The task -
The full set of records must be returned exactly, character for character.

══ Data listing ══

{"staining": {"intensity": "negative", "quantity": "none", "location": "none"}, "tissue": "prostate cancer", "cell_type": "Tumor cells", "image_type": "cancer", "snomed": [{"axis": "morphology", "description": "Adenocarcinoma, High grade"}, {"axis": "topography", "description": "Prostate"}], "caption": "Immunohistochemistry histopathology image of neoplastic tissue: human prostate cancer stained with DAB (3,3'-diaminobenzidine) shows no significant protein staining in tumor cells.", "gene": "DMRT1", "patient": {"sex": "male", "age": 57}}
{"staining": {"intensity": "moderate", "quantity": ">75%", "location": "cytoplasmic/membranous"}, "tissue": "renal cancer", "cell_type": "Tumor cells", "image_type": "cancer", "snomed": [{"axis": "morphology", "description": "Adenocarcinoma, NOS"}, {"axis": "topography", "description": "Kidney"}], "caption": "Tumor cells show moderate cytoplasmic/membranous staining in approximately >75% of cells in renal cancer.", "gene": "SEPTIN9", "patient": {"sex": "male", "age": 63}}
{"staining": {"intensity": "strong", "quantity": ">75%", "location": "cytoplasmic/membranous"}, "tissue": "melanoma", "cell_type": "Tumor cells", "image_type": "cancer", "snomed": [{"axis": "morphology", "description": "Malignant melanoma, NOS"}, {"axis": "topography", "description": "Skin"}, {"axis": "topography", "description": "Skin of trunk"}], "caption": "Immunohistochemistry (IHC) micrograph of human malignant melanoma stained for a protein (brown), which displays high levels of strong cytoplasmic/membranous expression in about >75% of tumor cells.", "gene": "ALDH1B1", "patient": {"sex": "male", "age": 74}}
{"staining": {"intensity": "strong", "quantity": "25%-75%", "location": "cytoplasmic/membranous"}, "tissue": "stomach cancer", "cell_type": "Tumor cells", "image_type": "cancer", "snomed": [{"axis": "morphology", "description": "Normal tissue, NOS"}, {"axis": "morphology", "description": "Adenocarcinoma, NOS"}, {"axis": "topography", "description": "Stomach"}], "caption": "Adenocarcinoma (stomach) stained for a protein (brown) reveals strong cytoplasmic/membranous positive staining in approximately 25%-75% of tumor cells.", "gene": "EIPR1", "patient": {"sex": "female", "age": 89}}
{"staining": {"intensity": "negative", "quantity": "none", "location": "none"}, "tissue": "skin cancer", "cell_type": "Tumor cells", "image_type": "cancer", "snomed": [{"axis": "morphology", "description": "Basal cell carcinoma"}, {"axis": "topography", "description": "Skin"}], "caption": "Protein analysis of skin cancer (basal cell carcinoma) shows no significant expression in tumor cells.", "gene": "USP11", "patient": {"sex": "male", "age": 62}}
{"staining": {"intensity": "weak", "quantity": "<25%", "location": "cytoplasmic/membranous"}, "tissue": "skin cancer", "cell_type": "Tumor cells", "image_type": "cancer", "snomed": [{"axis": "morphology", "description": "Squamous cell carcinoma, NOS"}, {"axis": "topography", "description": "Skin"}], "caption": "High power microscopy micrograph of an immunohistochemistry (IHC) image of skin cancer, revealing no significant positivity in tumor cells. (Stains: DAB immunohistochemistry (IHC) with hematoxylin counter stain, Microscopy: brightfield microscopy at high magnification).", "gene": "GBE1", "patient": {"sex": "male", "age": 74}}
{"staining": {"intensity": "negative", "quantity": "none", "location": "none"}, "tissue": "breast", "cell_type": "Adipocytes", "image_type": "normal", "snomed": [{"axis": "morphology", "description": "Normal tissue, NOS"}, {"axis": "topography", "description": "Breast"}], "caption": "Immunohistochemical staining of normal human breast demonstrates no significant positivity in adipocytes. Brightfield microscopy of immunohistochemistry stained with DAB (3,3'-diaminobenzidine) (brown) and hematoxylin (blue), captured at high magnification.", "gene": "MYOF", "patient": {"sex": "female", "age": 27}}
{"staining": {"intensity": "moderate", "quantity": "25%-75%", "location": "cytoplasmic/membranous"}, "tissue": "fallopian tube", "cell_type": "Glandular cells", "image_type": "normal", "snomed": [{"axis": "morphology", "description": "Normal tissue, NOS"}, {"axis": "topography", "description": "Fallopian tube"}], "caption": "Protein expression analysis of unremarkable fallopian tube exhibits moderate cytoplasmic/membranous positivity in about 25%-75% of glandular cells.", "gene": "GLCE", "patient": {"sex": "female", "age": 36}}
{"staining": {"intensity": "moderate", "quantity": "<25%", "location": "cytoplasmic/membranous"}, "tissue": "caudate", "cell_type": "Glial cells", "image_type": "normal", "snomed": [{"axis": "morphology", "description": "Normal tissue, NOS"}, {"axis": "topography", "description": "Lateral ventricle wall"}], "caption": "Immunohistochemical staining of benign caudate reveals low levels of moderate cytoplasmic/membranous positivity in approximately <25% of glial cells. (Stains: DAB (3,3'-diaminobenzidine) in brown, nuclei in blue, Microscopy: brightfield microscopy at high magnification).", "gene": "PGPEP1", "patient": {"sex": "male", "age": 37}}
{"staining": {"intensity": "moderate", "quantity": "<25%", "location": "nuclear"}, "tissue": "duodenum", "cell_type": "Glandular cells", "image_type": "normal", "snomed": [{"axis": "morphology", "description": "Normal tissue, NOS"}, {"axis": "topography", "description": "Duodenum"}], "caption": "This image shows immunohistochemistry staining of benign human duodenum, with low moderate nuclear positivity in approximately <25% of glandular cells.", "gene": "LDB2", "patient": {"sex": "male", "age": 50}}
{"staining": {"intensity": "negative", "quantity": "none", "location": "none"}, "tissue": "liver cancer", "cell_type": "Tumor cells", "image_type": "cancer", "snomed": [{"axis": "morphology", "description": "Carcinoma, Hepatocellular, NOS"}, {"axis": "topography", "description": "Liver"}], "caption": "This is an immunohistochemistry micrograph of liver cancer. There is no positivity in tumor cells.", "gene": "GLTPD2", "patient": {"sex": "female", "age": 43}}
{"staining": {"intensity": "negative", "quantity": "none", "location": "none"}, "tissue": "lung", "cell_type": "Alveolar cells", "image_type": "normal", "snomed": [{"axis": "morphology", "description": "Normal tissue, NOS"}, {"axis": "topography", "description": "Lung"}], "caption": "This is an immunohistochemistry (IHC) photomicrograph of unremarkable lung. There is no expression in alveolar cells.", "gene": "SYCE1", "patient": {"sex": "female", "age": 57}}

═══

Solution for this exercise -
{"staining": {"intensity": "negative", "quantity": "none", "location": "none"}, "tissue": "prostate cancer", "cell_type": "Tumor cells", "image_type": "cancer", "snomed": [{"axis": "morphology", "description": "Adenocarcinoma, High grade"}, {"axis": "topography", "description": "Prostate"}], "caption": "Immunohistochemistry histopathology image of neoplastic tissue: human prostate cancer stained with DAB (3,3'-diaminobenzidine) shows no significant protein staining in tumor cells.", "gene": "DMRT1", "patient": {"sex": "male", "age": 57}}
{"staining": {"intensity": "moderate", "quantity": ">75%", "location": "cytoplasmic/membranous"}, "tissue": "renal cancer", "cell_type": "Tumor cells", "image_type": "cancer", "snomed": [{"axis": "morphology", "description": "Adenocarcinoma, NOS"}, {"axis": "topography", "description": "Kidney"}], "caption": "Tumor cells show moderate cytoplasmic/membranous staining in approximately >75% of cells in renal cancer.", "gene": "SEPTIN9", "patient": {"sex": "male", "age": 63}}
{"staining": {"intensity": "strong", "quantity": ">75%", "location": "cytoplasmic/membranous"}, "tissue": "melanoma", "cell_type": "Tumor cells", "image_type": "cancer", "snomed": [{"axis": "morphology", "description": "Malignant melanoma, NOS"}, {"axis": "topography", "description": "Skin"}, {"axis": "topography", "description": "Skin of trunk"}], "caption": "Immunohistochemistry (IHC) micrograph of human malignant melanoma stained for a protein (brown), which displays high levels of strong cytoplasmic/membranous expression in about >75% of tumor cells.", "gene": "ALDH1B1", "patient": {"sex": "male", "age": 74}}
{"staining": {"intensity": "strong", "quantity": "25%-75%", "location": "cytoplasmic/membranous"}, "tissue": "stomach cancer", "cell_type": "Tumor cells", "image_type": "cancer", "snomed": [{"axis": "morphology", "description": "Normal tissue, NOS"}, {"axis": "morphology", "description": "Adenocarcinoma, NOS"}, {"axis": "topography", "description": "Stomach"}], "caption": "Adenocarcinoma (stomach) stained for a protein (brown) reveals strong cytoplasmic/membranous positive staining in approximately 25%-75% of tumor cells.", "gene": "EIPR1", "patient": {"sex": "female", "age": 89}}
{"staining": {"intensity": "negative", "quantity": "none", "location": "none"}, "tissue": "skin cancer", "cell_type": "Tumor cells", "image_type": "cancer", "snomed": [{"axis": "morphology", "description": "Basal cell carcinoma"}, {"axis": "topography", "description": "Skin"}], "caption": "Protein analysis of skin cancer (basal cell carcinoma) shows no significant expression in tumor cells.", "gene": "USP11", "patient": {"sex": "male", "age": 62}}
{"staining": {"intensity": "weak", "quantity": "<25%", "location": "cytoplasmic/membranous"}, "tissue": "skin cancer", "cell_type": "Tumor cells", "image_type": "cancer", "snomed": [{"axis": "morphology", "description": "Squamous cell carcinoma, NOS"}, {"axis": "topography", "description": "Skin"}], "caption": "High power microscopy micrograph of an immunohistochemistry (IHC) image of skin cancer, revealing no significant positivity in tumor cells. (Stains: DAB immunohistochemistry (IHC) with hematoxylin counter stain, Microscopy: brightfield microscopy at high magnification).", "gene": "GBE1", "patient": {"sex": "male", "age": 74}}
{"staining": {"intensity": "negative", "quantity": "none", "location": "none"}, "tissue": "breast", "cell_type": "Adipocytes", "image_type": "normal", "snomed": [{"axis": "morphology", "description": "Normal tissue, NOS"}, {"axis": "topography", "description": "Breast"}], "caption": "Immunohistochemical staining of normal human breast demonstrates no significant positivity in adipocytes. Brightfield microscopy of immunohistochemistry stained with DAB (3,3'-diaminobenzidine) (brown) and hematoxylin (blue), captured at high magnification.", "gene": "MYOF", "patient": {"sex": "female", "age": 27}}
{"staining": {"intensity": "moderate", "quantity": "25%-75%", "location": "cytoplasmic/membranous"}, "tissue": "fallopian tube", "cell_type": "Glandular cells", "image_type": "normal", "snomed": [{"axis": "morphology", "description": "Normal tissue, NOS"}, {"axis": "topography", "description": "Fallopian tube"}], "caption": "Protein expression analysis of unremarkable fallopian tube exhibits moderate cytoplasmic/membranous positivity in about 25%-75% of glandular cells.", "gene": "GLCE", "patient": {"sex": "female", "age": 36}}
{"staining": {"intensity": "moderate", "quantity": "<25%", "location": "cytoplasmic/membranous"}, "tissue": "caudate", "cell_type": "Glial cells", "image_type": "normal", "snomed": [{"axis": "morphology", "description": "Normal tissue, NOS"}, {"axis": "topography", "description": "Lateral ventricle wall"}], "caption": "Immunohistochemical staining of benign caudate reveals low levels of moderate cytoplasmic/membranous positivity in approximately <25% of glial cells. (Stains: DAB (3,3'-diaminobenzidine) in brown, nuclei in blue, Microscopy: brightfield microscopy at high magnification).", "gene": "PGPEP1", "patient": {"sex": "male", "age": 37}}
{"staining": {"intensity": "moderate", "quantity": "<25%", "location": "nuclear"}, "tissue": "duodenum", "cell_type": "Glandular cells", "image_type": "normal", "snomed": [{"axis": "morphology", "description": "Normal tissue, NOS"}, {"axis": "topography", "description": "Duodenum"}], "caption": "This image shows immunohistochemistry staining of benign human duodenum, with low moderate nuclear positivity in approximately <25% of glandular cells.", "gene": "LDB2", "patient": {"sex": "male", "age": 50}}
{"staining": {"intensity": "negative", "quantity": "none", "location": "none"}, "tissue": "liver cancer", "cell_type": "Tumor cells", "image_type": "cancer", "snomed": [{"axis": "morphology", "description": "Carcinoma, Hepatocellular, NOS"}, {"axis": "topography", "description": "Liver"}], "caption": "This is an immunohistochemistry micrograph of liver cancer. There is no positivity in tumor cells.", "gene": "GLTPD2", "patient": {"sex": "female", "age": 43}}
{"staining": {"intensity": "negative", "quantity": "none", "location": "none"}, "tissue": "lung", "cell_type": "Alveolar cells", "image_type": "normal", "snomed": [{"axis": "morphology", "description": "Normal tissue, NOS"}, {"axis": "topography", "description": "Lung"}], "caption": "This is an immunohistochemistry (IHC) photomicrograph of unremarkable lung. There is no expression in alveolar cells.", "gene": "SYCE1", "patient": {"sex": "female", "age": 57}}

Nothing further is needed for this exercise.